Begünstigt wurde das Unfallgeschehen auch dadurch, dass der Verunfallte die Arbeit – anders als sonst – allein verrichtete. Normalerweise wechseln zwei Beschäftigte die Matrize. Nicht so am Unglückstag.

Der Beschäftigte führte den Transport, das Absetzen und Sichern der Matrize allein durch. Eine gegenseitige Unterstützung und Kontrolle von Beschäftigten bei gefährlichen Tätigkeiten kann Leben retten.

Wie auch in den vergangenen Jahren erwies sich das Arbeitsgeschehen auf Baustellen auch weiterhin besonders unfallträchtig. Unfallschwerpunkte sind hier oft Arbeiten in Höhen, in Gräben oder mit Baumaschinen.
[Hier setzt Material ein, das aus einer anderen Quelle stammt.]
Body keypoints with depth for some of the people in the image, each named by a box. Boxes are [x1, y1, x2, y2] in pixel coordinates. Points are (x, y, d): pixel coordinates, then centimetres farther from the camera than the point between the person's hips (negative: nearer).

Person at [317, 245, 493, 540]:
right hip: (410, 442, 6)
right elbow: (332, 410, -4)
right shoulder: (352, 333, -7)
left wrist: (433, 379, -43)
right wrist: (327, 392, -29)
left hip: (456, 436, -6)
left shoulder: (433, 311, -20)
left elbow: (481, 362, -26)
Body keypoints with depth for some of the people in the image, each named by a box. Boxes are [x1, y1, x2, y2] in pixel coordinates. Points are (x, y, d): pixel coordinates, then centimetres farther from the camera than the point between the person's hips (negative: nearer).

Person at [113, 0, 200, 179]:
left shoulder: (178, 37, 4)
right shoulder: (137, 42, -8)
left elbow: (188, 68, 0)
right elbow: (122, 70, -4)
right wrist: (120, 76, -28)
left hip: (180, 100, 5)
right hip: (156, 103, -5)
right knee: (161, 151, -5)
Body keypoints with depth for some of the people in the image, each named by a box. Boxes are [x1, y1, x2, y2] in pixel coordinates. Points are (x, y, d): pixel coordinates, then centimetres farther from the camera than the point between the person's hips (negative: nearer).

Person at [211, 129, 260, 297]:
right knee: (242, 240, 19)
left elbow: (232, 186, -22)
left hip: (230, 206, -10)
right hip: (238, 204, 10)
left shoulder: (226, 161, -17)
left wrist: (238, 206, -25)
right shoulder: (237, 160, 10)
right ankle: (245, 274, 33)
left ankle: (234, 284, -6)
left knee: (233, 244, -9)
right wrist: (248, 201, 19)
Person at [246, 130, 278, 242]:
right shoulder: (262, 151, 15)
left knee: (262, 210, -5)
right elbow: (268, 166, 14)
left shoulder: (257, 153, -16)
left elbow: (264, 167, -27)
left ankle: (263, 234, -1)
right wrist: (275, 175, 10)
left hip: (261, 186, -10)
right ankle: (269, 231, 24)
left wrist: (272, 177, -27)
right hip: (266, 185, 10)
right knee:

Aber auch der Klimawandel bzw. die steigenden Temperaturen im Sommer führen zu Gefahren, die Arbeitgeber und Beschäftigte berücksichtigen müssen. Wie im Fall eines Mitarbeiters eines Personaldienstleisters, der an einer Straßenbaustelle Leitplanken montierte. Zum Unfallzeitpunkt herrschten auf der Baustelle Temperaturen von über 30 °C und Schattenarbeitsplätze waren kaum vorhanden. Der Mann klagte gegen Arbeitsende über Unwohlsein. Daraufhin wurde der Notarzt alarmiert und der Beschäftigte ins Universitätsklinikum Magdeburg gebracht. Dort verstarb er einen Tag später an Multiorganversagen infolge einer Überhitzung. Bei den anschließenden Ermittlungen von Polizei und Landesamt für Verbraucherschutz wurden sowohl Ver- und Entleiher als auch Zeugen befragt. Parallel dazu erfolgte eine Vor-Ort-Besichtigung der Straßenbaustelle, um einen Überblick über Arbeitssituation und -verfahren zu erhalten. Hierbei ergab sich, dass das Thema „Arbeiten bei Hitze“

in der Gefährdungsbeurteilung sehr wohl berücksichtigt worden war. Der Beschäftigte wurde demnach nachweislich zum Arbeitsschutz unterwiesen. Zwar waren die Beschattungsmöglichkeiten vor Ort sehr begrenzt. Dafür wurden zusätzliche Schutzmaßnahmen durchgeführt, die den Tod des Beschäftigten durchaus hätten verhindern können: Pausenregeln wurden angepasst sowie Arbeiten in weniger heiße Tageszeiten verlagert, zudem wurden ausreichend Getränke und Sonnenschutz-Caps bereitgestellt.

Dennoch war hier möglicherweise nicht genügend auf die Gefährdung durch die klimatischen Bedingungen am Arbeitsplatz hingewiesen worden. Auch hätte eine stärkere Rücksichtnahme und Aufmerksamkeit der Beschäftigten untereinander – auch gegenüber Mitarbeitern anderer Firmen und Leiharbeitnehmern – hier womöglich zu einer höheren Sicherheit aller Beteiligten vor Ort beigetragen.

Oftmals lässt es sich im Nachhinein nicht mehr beantworten, ob ein Unfall durch Einhalten aller Sicherheitsbestimmungen vermeidbar gewesen wäre. Aber eines sollte nicht nur im Arbeitsschutz klar sein: Unfälle passieren nicht – sie werden in der Regel verursacht. Derartige Ereignisse sensibilisieren den Arbeitsschutz für mögliche Gefahren im Arbeitsbereich. Sie führen dazu, dass die im Rahmen der risikoorientierten Prüfstrategie entwickelten Risikobewertungen ständig hinterfragt und angepasst werden.